Worst one for Candace yet: in "A Real Boy", Candace SUCCEEDS... then Linda gets zapped by Doof's "Forget-inator" while the boys' device is in the air, then when the boys land, Linda sees again, then is zapped while they're out of sight again ...this repeats a few more times until Candace's post-hypnotic suggestion to forget about busting her brothers kicks in again leaving Linda to wander off right after a final zapping.
"Candace Gets Busted", where she's the one who gets busted. Doof's inator temporarily removes all evidence of the (unintentional) party that'd occurred, only to return it just moments afterward.
It even happened to a one-shot character: Professor Ross Efrop in "My Fair Goalie". He came up with the idea of Football X-7, but he was forced into hiding because Britain's anti-palindrome atmosphere at the time, with his name being discovered to be a palindrome. He nearly comes out of hiding when his creation was realized, but was forced back when he found out people still rallied against palindromes.
Anytime when it looks like Isabella is going to a romantic moment with just Phineas, something happens to ruin that moment. Notable examples include Summer Belongs to You and Canderemy.
She finally gets a moment in "Happy Birthday Isabella".

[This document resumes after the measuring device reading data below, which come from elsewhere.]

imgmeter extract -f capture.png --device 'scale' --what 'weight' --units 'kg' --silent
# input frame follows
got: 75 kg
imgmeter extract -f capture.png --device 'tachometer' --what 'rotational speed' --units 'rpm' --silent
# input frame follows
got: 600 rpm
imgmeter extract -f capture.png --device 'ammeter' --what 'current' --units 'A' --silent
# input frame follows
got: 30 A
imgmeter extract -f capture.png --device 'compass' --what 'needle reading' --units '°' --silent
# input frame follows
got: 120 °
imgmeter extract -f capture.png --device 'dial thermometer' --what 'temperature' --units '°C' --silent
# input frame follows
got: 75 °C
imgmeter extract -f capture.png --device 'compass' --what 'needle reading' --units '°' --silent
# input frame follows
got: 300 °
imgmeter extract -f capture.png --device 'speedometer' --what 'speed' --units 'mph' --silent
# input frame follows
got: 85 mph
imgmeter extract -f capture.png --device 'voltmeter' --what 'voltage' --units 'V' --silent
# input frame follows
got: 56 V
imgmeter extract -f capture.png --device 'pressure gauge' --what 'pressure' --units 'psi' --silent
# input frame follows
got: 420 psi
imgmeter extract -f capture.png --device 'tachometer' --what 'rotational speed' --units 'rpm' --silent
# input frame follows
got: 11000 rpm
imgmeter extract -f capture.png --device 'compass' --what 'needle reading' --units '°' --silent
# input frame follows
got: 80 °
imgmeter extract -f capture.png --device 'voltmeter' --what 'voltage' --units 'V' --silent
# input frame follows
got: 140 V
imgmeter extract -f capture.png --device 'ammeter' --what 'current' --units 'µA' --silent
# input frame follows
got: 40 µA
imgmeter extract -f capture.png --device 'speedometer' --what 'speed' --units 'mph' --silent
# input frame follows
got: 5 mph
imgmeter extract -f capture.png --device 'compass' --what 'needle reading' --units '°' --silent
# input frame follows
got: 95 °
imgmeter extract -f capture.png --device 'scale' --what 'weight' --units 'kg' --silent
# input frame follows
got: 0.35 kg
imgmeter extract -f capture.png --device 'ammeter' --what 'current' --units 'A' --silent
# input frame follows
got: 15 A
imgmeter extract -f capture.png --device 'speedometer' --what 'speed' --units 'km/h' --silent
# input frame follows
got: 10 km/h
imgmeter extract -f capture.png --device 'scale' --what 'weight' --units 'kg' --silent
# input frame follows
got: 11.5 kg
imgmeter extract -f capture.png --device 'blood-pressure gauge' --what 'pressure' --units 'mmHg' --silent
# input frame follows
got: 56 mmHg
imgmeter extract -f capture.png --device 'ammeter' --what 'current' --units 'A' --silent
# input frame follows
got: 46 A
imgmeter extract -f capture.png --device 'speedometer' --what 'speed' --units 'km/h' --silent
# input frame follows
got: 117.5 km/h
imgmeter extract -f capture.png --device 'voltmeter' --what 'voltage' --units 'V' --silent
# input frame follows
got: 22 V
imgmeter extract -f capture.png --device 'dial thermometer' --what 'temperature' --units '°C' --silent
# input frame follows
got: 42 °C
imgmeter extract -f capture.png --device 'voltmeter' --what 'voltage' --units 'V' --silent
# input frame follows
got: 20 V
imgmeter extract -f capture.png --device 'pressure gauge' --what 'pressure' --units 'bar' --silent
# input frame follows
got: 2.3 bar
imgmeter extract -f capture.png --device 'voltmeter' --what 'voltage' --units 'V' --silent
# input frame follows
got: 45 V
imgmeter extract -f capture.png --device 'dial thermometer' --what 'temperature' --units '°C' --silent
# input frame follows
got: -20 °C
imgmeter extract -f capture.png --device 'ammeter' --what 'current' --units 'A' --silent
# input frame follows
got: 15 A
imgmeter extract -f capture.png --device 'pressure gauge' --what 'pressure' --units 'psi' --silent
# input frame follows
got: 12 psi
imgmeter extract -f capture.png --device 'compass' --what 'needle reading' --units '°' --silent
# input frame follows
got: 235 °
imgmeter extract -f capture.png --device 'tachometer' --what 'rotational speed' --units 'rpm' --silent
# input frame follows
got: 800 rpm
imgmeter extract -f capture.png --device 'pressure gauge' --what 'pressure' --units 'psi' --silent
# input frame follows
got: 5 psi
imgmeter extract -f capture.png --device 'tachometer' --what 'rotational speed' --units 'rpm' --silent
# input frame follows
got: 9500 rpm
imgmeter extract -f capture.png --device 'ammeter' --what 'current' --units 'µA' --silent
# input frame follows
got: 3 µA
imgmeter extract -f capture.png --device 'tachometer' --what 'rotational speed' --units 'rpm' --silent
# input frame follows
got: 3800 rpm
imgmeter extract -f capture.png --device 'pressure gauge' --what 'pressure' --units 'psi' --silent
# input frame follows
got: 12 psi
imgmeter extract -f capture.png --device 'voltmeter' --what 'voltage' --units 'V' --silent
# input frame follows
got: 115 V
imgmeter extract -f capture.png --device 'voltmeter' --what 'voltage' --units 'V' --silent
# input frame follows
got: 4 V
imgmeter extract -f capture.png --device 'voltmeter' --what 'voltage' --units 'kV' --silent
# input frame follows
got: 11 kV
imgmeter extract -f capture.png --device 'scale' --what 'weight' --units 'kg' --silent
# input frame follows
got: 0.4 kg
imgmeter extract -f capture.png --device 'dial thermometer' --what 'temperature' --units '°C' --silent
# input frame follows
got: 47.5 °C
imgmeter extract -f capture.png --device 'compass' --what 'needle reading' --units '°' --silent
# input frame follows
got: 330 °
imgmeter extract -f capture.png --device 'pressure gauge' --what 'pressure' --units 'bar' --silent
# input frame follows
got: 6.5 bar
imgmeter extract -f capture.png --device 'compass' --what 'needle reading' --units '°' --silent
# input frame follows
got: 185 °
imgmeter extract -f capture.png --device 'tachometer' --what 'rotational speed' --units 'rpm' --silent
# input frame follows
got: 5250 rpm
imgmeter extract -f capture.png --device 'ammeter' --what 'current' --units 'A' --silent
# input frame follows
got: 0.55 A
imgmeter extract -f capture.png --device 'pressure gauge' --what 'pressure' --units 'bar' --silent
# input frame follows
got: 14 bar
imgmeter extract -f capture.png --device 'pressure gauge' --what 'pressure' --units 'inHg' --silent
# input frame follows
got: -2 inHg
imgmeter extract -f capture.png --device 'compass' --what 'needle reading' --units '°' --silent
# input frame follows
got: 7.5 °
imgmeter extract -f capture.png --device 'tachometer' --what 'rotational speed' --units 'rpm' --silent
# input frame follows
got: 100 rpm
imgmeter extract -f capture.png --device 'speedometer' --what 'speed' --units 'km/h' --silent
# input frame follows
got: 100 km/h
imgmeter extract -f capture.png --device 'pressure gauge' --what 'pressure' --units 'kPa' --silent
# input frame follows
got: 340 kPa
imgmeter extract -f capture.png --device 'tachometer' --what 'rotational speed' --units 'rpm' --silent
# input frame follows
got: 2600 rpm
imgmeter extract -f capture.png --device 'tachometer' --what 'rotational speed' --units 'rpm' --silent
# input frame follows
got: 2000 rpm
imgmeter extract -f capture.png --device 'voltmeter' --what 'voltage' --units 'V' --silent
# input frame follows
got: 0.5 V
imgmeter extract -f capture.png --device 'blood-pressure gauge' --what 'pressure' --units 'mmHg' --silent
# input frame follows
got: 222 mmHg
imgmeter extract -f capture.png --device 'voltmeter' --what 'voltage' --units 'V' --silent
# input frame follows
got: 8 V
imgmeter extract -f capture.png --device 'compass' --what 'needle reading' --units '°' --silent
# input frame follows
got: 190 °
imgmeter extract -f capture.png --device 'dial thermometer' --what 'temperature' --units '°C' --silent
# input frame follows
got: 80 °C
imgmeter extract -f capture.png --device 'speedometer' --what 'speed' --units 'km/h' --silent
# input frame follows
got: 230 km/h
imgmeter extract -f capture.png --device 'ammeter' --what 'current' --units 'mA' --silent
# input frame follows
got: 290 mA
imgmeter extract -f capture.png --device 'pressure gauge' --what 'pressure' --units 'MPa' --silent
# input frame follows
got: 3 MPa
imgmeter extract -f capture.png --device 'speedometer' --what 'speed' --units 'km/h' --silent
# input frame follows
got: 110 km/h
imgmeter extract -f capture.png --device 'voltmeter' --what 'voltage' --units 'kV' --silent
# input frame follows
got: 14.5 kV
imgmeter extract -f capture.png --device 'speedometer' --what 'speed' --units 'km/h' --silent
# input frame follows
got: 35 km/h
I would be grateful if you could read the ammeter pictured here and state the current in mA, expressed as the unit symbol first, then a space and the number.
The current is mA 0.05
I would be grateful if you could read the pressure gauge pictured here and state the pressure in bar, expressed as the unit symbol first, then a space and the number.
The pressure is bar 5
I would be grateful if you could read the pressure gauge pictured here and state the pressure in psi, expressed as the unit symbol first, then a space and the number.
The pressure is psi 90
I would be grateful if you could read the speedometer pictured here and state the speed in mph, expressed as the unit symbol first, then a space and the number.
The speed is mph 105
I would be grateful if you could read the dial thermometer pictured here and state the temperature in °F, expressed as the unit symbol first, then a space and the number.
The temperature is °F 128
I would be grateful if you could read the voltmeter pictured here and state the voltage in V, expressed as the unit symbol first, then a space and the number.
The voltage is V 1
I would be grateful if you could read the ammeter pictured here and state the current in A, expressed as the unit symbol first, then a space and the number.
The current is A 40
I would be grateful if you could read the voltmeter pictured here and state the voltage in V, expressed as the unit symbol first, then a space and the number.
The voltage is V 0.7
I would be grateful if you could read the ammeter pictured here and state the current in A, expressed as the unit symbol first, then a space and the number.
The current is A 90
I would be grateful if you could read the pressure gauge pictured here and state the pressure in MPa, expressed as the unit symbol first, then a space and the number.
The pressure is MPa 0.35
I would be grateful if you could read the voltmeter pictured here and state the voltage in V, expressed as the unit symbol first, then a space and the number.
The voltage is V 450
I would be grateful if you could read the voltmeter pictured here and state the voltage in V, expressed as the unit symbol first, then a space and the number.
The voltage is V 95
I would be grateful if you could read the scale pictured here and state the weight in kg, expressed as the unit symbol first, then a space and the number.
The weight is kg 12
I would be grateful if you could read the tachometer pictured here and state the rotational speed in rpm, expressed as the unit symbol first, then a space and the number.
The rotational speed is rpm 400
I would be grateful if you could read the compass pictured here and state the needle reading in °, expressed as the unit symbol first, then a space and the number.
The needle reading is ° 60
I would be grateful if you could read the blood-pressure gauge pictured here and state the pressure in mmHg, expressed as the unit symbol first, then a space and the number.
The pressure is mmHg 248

In "Love at First Byte", Norm becomes attracted to a Fembot and even manages to impress her. However, it's later revealed that said fembot belongs to Rodney, and the dislike between him and Doof promptly turns the budding romance into a Star-Crossed Lovers situation.
Sometimes Stacy is grounded off-screeen to explain why she's absent.
You Are the New Trend: In Run Away Runway, Phineas and Ferb become designers, with their Summer All The Time collection. The collection consists of the clothes that Phineas and Ferb wear in almost every episode - so Phineas and Ferb are the newest fashion. Later on, when Doofenshmirtz creates his clone army, as they enter the Googolplex Mall, everyone thinks that the outfit he's wearing has become the newest fashion - so Doofenshmirtz becomes the newest fashion.
Zerg Rush: Baljeet and his copies in "Primal Perry" intend to do this to Buford, but the machine that allows the copies to exist is destroyed before Buford is seriously hurt.
Zettai Ryouiki: Stacy. Depending on the episode its either Grade B or C. Candace and the Fireside Girls all sport the vastly inferior Grade E although Isabella's is a Grade D, perhaps as a sign of her leadership.